Ti piace proprio, la montagna, Gil. Ma cosa si prova a correrci dentro?
Sembra una cosa inutile, forse. Ma è una emozione fortissima. Arrivare in alto, arrivare al cielo. Non mi piacciono i sentieri semplici, ormai sull’asfalto non corro più da anni. Adoro la sfida, la gioia di chiudere una gara. È qualcosa che ho dentro, da sempre, che ti proietta verso l’infinito.
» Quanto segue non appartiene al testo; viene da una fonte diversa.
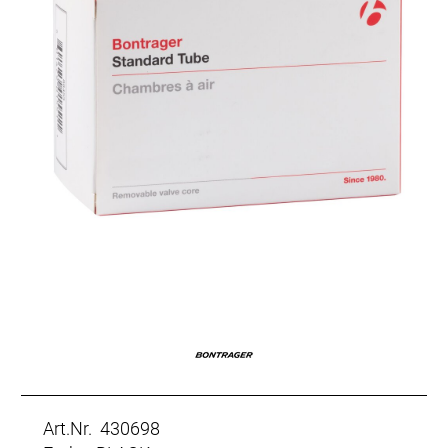
Art.Nr. 430698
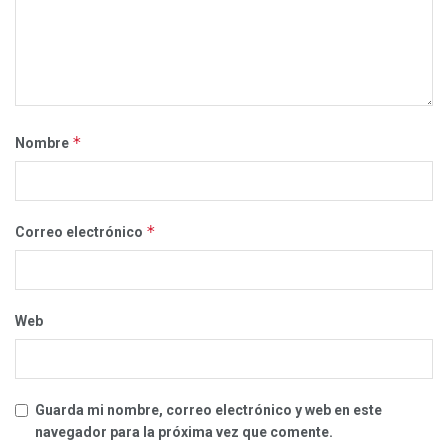
*
Nombre
*
Correo electrónico
Web
Guarda mi nombre, correo electrónico y web en este
navegador para la próxima vez que comente.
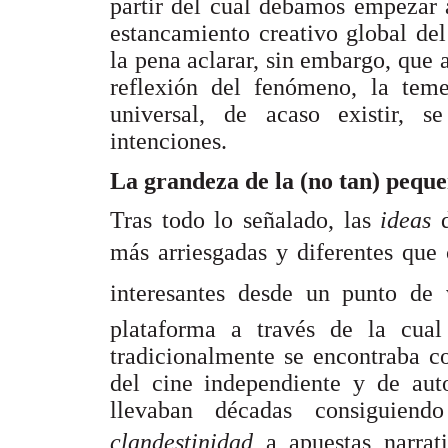
partir del cual debamos empezar 
estancamiento creativo global d
la pena aclarar, sin embargo, que 
reflexión del fenómeno, la teme
universal, de acaso existir, s
intenciones.
La grandeza de la (no tan) peque
Tras todo lo señalado, las
ideas
más arriesgadas y diferentes que
interesantes desde un punto de v
plataforma a través de la cual
tradicionalmente se encontraba co
del cine independiente y de aut
llevaban décadas consiguiend
clandestinidad
a apuestas narrat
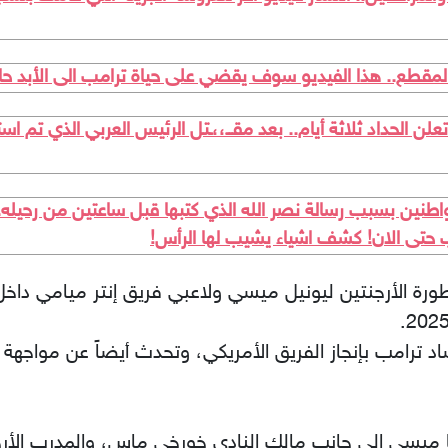
لمقطع.. هذا الفيديو سوف يقضي على حياة ترامب الى الأبد حاول
تعلن الحداد ثلاثة أيام.. بعد مقــ،،ـتل الرئيس العربي الذي تم ا
مواطنين بسبب رسالة نصر الله الذي كتبها قبل ساعتين من رحيل
ب حتى الان! كشف اشياء يشيب لها الرأس!
رة الأرجنتين ليونيل ميسي ولاعبي فريق إنتر ميامي داخل ال
د ترامب بإنجاز الفريق الأمريكي، وتحدث أيضاً عن مواجهة
ميسي إلى جانب مالك النادي خورخي ماس، والمدرب الأرجن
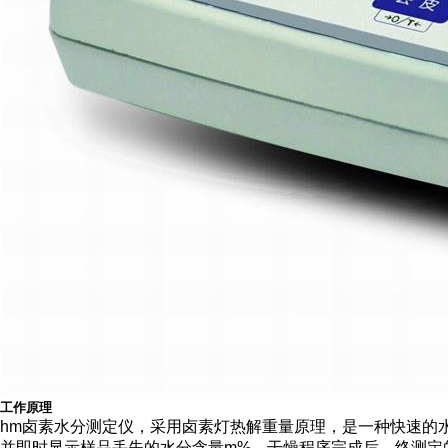
工作原理
hm卤素水分测定仪，采用卤素灯热解重量原理，是一种快速的
并即时显示样品丢失的水分含量m%，干燥程序完成后，终测定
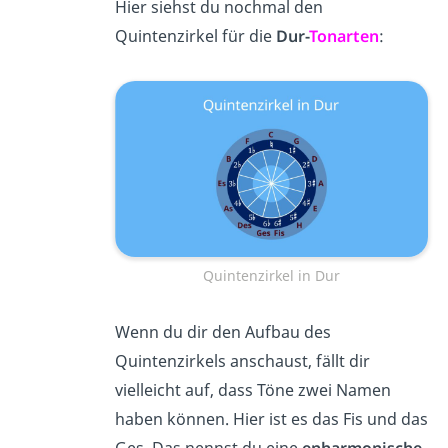
Hier siehst du nochmal den
Quintenzirkel für die
Dur-
Tonarten
:
Quintenzirkel in Dur
Wenn du dir den Aufbau des
Quintenzirkels anschaust, fällt dir
vielleicht auf, dass Töne zwei Namen
haben können. Hier ist es das Fis und das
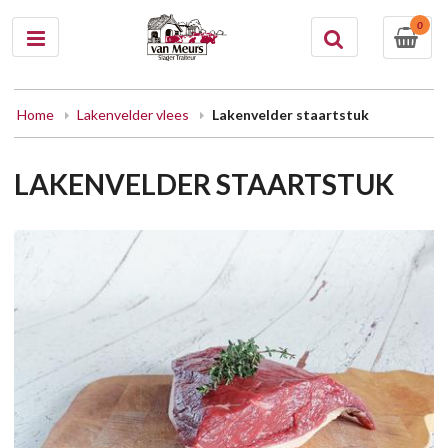
0
Home
Lakenvelder vlees
Lakenvelder staartstuk
LAKENVELDER STAARTSTUK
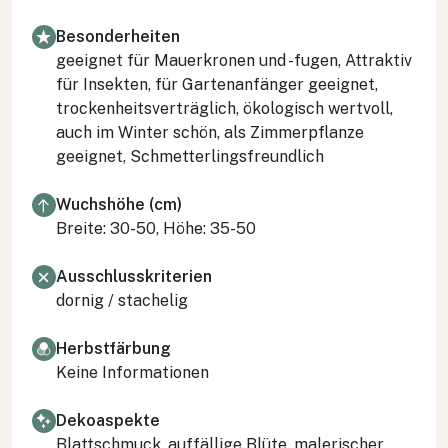
Besonderheiten
geeignet für Mauerkronen und -fugen, Attraktiv
für Insekten, für Gartenanfänger geeignet,
trockenheitsverträglich, ökologisch wertvoll,
auch im Winter schön, als Zimmerpflanze
geeignet, Schmetterlingsfreundlich
Wuchshöhe (cm)
Breite: 30-50, Höhe: 35-50
Ausschlusskriterien
dornig / stachelig
Herbstfärbung
Keine Informationen
Dekoaspekte
Blattschmuck, auffällige Blüte, malerischer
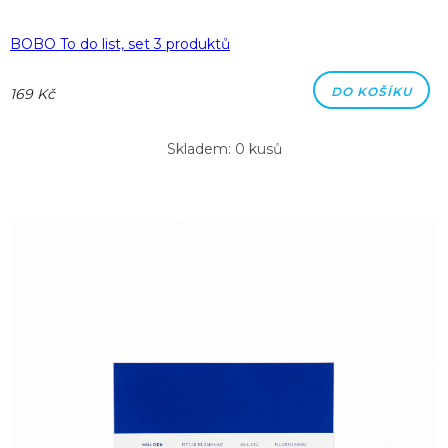
BOBO To do list, set 3 produktů
DO KOŠÍKU
169 Kč
Skladem: 0 kusů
E a proposito di sfide, complimenti: hai vinto la Trentapassi su un percorso feroce, monti a picco sul Lago di Iseo. Come è andata?
Gli organizzatori lo avevano allungato di cinque, sei chilometri rispetto allo scorso anno. Una cresta in più. In molti, anche tra i primi, hanno sofferto e non mi vergogno a dire che c’ho messo cinque giorni per recuperare lo sforzo. Ma è stata una gara stupenda. Dall’inizio sono partito forte, ho gestito la sfida fino al vertical, quando siamo arrivati su, dove c’era il gonfiabile raggiungibile solo con l’elicottero. E poi mi sono buttato giù, verso la discesa.

 

Un momento epico, un precipizio tecnico prima della risalita. Le gambe giravano?
Io corro meglio in salita, ma l’adrenalina della discesa è tutta un’altra storia. Dovevamo salire per 1860 metri su un tragitto di 24 chilometri, quando è iniziato l’altro picco sono andato via veloce, mi sono reso conto che ero primo. Poi è iniziata di nuovo la discesa. Che fatica, non ce la facevo più.

 

Ma eri primo. Come hai retto la fase finale della gara?
Praticamente non mi son fermato neppure a bere ai ristori, tiravo su un bicchiere al volo e ne facevo cadere dieci. Non potevo mollare, non dovevo cedere. L’ultimo discesone, quello dei gradoni sull’asfalto, mi ha fatto piangere. Ma ce l’ho fatta. Spero sia l’inizio di una buona stagione, ho in mente di gareggiare su un circuito italiano di skyrunning, ma anche nella world series della federazione internazionale
 


 

Ma come si arriva a maggio preparati per queste sfide?
Io d’inverno mi tolgo le scarpe da running – per inciso mi alleno e gareggio con le Spin Rs e uso le Neutron 2 per i lunghi e i ritmi bassi – per dedicarmi allo scialpinismo. Quattro mesi di fila, in pausa pranzo metto le pelli e via, in salita. Fortifica i muscoli, è l’unico modo per correre in salita d’estate e non distruggere troppo i tendini.

 

Non deve essere facile trovare l’energia e la concentrazione per riuscire a restare al tuo livello…
Ma la verità è che io adoro la montagna. Per viverci, d’inverno lavoro da dipendente in uno spazio che affitta sci e d’estate noleggio e-bike a Val di Rabbi, a ottanta chilometri da Pergine Valsugana, in Trentino, di dove sono originario. Quando mi alleno mi diverto. Ogni passo è diverso dall’altro, ogni appoggio cambia, ogni momento è diverso. La mia vera passione è per la natura selvaggia, le discese tecniche, scoprire percorsi nuovi magari con una mappa.
 


 

Avrai pure un limite…
In effetti, al momento non riesco a immaginarmi sulle distanze lunghe, oltre i quaranta chilometri. Non sento ancora quella motivazione, ma vedo tantissime persone che le provano. Ma lo si dice sempre: i limiti sono fatti per essere abbattuti, vediamo cosa ci riserva il futuro.
 

A proposito di futuro, uno skyrunner del tuo livello cosa vede dopo i 40, 45 anni?
Sto facendo un corso per accompagnatore di media montagna. Sarà il mio modo per allungare la stagione, per portare delle persone ad esplorare nuovi posti, magari seguendo i trend della corsa veloce sui monti, a metà tra l’alpinismo e i trail organizzati. Perché, alla fine, l’energia che mi muove è sempre quella. L’euforia delle cime.